Circuit design data
_ _ _ _ _ _ _

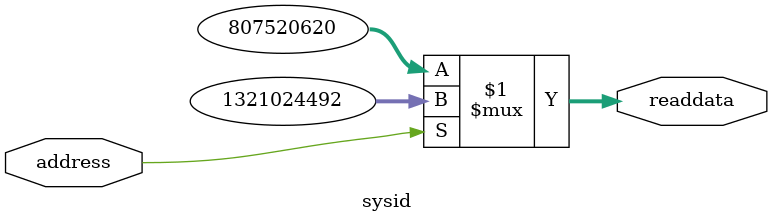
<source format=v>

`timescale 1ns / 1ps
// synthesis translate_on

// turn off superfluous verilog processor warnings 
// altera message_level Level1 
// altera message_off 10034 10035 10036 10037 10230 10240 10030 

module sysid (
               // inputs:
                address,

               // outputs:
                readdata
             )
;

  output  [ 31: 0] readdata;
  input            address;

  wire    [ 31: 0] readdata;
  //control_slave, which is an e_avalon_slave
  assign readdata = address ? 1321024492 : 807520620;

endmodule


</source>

_ _ _ _ _ _ _

▸ **Exercise aim**: Copy out all the data without changing anything, and drop the pictures.

▸ **Output of the task**:
<source format=v>

`timescale 1ns / 1ps
// synthesis translate_on

// turn off superfluous verilog processor warnings 
// altera message_level Level1 
// altera message_off 10034 10035 10036 10037 10230 10240 10030 

module sysid (
               // inputs:
                address,

               // outputs:
                readdata
             )
;

  output  [ 31: 0] readdata;
  input            address;

  wire    [ 31: 0] readdata;
  //control_slave, which is an e_avalon_slave
  assign readdata = address ? 1321024492 : 807520620;

endmodule


</source>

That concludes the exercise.